» **What you have to do**
Could you give the records below again exactly, without the pictures?

[Provided entries Boundary: Start]

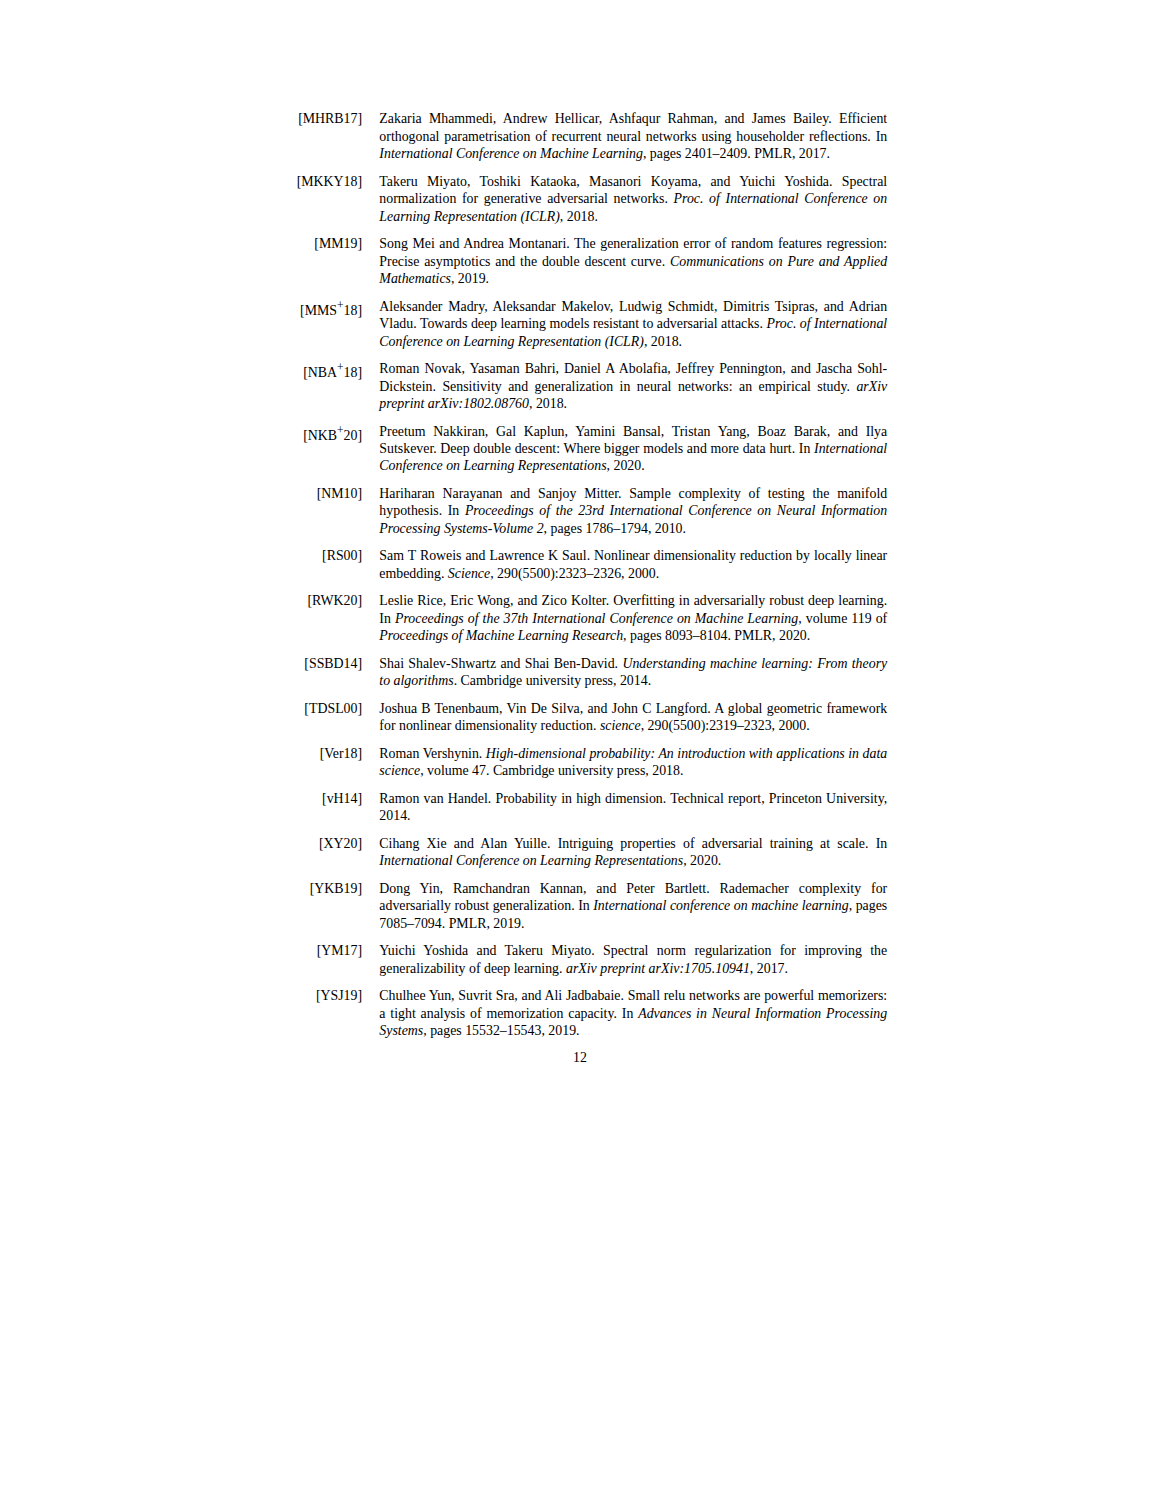[MHRB17]
Zakaria Mhammedi, Andrew Hellicar, Ashfaqur Rahman, and James Bailey. Efficient orthogonal parametrisation of recurrent neural networks using householder reflections. In International Conference on Machine Learning, pages 2401–2409. PMLR, 2017.
[MKKY18]
Takeru Miyato, Toshiki Kataoka, Masanori Koyama, and Yuichi Yoshida. Spectral normalization for generative adversarial networks. Proc. of International Conference on Learning Representation (ICLR), 2018.
[MM19]
Song Mei and Andrea Montanari. The generalization error of random features regression: Precise asymptotics and the double descent curve. Communications on Pure and Applied Mathematics, 2019.
[MMS+18]
Aleksander Madry, Aleksandar Makelov, Ludwig Schmidt, Dimitris Tsipras, and Adrian Vladu. Towards deep learning models resistant to adversarial attacks. Proc. of International Conference on Learning Representation (ICLR), 2018.
[NBA+18]
Roman Novak, Yasaman Bahri, Daniel A Abolafia, Jeffrey Pennington, and Jascha Sohl-Dickstein. Sensitivity and generalization in neural networks: an empirical study. arXiv preprint arXiv:1802.08760, 2018.
[NKB+20]
Preetum Nakkiran, Gal Kaplun, Yamini Bansal, Tristan Yang, Boaz Barak, and Ilya Sutskever. Deep double descent: Where bigger models and more data hurt. In International Conference on Learning Representations, 2020.
[NM10]
Hariharan Narayanan and Sanjoy Mitter. Sample complexity of testing the manifold hypothesis. In Proceedings of the 23rd International Conference on Neural Information Processing Systems-Volume 2, pages 1786–1794, 2010.
[RS00]
Sam T Roweis and Lawrence K Saul. Nonlinear dimensionality reduction by locally linear embedding. Science, 290(5500):2323–2326, 2000.
[RWK20]
Leslie Rice, Eric Wong, and Zico Kolter. Overfitting in adversarially robust deep learning. In Proceedings of the 37th International Conference on Machine Learning, volume 119 of Proceedings of Machine Learning Research, pages 8093–8104. PMLR, 2020.
[SSBD14]
Shai Shalev-Shwartz and Shai Ben-David. Understanding machine learning: From theory to algorithms. Cambridge university press, 2014.
[TDSL00]
Joshua B Tenenbaum, Vin De Silva, and John C Langford. A global geometric framework for nonlinear dimensionality reduction. science, 290(5500):2319–2323, 2000.
[Ver18]
Roman Vershynin. High-dimensional probability: An introduction with applications in data science, volume 47. Cambridge university press, 2018.
[vH14]
Ramon van Handel. Probability in high dimension. Technical report, Princeton University, 2014.
[XY20]
Cihang Xie and Alan Yuille. Intriguing properties of adversarial training at scale. In International Conference on Learning Representations, 2020.
[YKB19]
Dong Yin, Ramchandran Kannan, and Peter Bartlett. Rademacher complexity for adversarially robust generalization. In International conference on machine learning, pages 7085–7094. PMLR, 2019.
[YM17]
Yuichi Yoshida and Takeru Miyato. Spectral norm regularization for improving the generalizability of deep learning. arXiv preprint arXiv:1705.10941, 2017.
[YSJ19]
Chulhee Yun, Suvrit Sra, and Ali Jadbabaie. Small relu networks are powerful memorizers: a tight analysis of memorization capacity. In Advances in Neural Information Processing Systems, pages 15532–15543, 2019.
12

[Provided entries Boundary: End]

» **Response**
[MHRB17]
Zakaria Mhammedi, Andrew Hellicar, Ashfaqur Rahman, and James Bailey. Efficient orthogonal parametrisation of recurrent neural networks using householder reflections. In International Conference on Machine Learning, pages 2401–2409. PMLR, 2017.
[MKKY18]
Takeru Miyato, Toshiki Kataoka, Masanori Koyama, and Yuichi Yoshida. Spectral normalization for generative adversarial networks. Proc. of International Conference on Learning Representation (ICLR), 2018.
[MM19]
Song Mei and Andrea Montanari. The generalization error of random features regression: Precise asymptotics and the double descent curve. Communications on Pure and Applied Mathematics, 2019.
[MMS+18]
Aleksander Madry, Aleksandar Makelov, Ludwig Schmidt, Dimitris Tsipras, and Adrian Vladu. Towards deep learning models resistant to adversarial attacks. Proc. of International Conference on Learning Representation (ICLR), 2018.
[NBA+18]
Roman Novak, Yasaman Bahri, Daniel A Abolafia, Jeffrey Pennington, and Jascha Sohl-Dickstein. Sensitivity and generalization in neural networks: an empirical study. arXiv preprint arXiv:1802.08760, 2018.
[NKB+20]
Preetum Nakkiran, Gal Kaplun, Yamini Bansal, Tristan Yang, Boaz Barak, and Ilya Sutskever. Deep double descent: Where bigger models and more data hurt. In International Conference on Learning Representations, 2020.
[NM10]
Hariharan Narayanan and Sanjoy Mitter. Sample complexity of testing the manifold hypothesis. In Proceedings of the 23rd International Conference on Neural Information Processing Systems-Volume 2, pages 1786–1794, 2010.
[RS00]
Sam T Roweis and Lawrence K Saul. Nonlinear dimensionality reduction by locally linear embedding. Science, 290(5500):2323–2326, 2000.
[RWK20]
Leslie Rice, Eric Wong, and Zico Kolter. Overfitting in adversarially robust deep learning. In Proceedings of the 37th International Conference on Machine Learning, volume 119 of Proceedings of Machine Learning Research, pages 8093–8104. PMLR, 2020.
[SSBD14]
Shai Shalev-Shwartz and Shai Ben-David. Understanding machine learning: From theory to algorithms. Cambridge university press, 2014.
[TDSL00]
Joshua B Tenenbaum, Vin De Silva, and John C Langford. A global geometric framework for nonlinear dimensionality reduction. science, 290(5500):2319–2323, 2000.
[Ver18]
Roman Vershynin. High-dimensional probability: An introduction with applications in data science, volume 47. Cambridge university press, 2018.
[vH14]
Ramon van Handel. Probability in high dimension. Technical report, Princeton University, 2014.
[XY20]
Cihang Xie and Alan Yuille. Intriguing properties of adversarial training at scale. In International Conference on Learning Representations, 2020.
[YKB19]
Dong Yin, Ramchandran Kannan, and Peter Bartlett. Rademacher complexity for adversarially robust generalization. In International conference on machine learning, pages 7085–7094. PMLR, 2019.
[YM17]
Yuichi Yoshida and Takeru Miyato. Spectral norm regularization for improving the generalizability of deep learning. arXiv preprint arXiv:1705.10941, 2017.
[YSJ19]
Chulhee Yun, Suvrit Sra, and Ali Jadbabaie. Small relu networks are powerful memorizers: a tight analysis of memorization capacity. In Advances in Neural Information Processing Systems, pages 15532–15543, 2019.
12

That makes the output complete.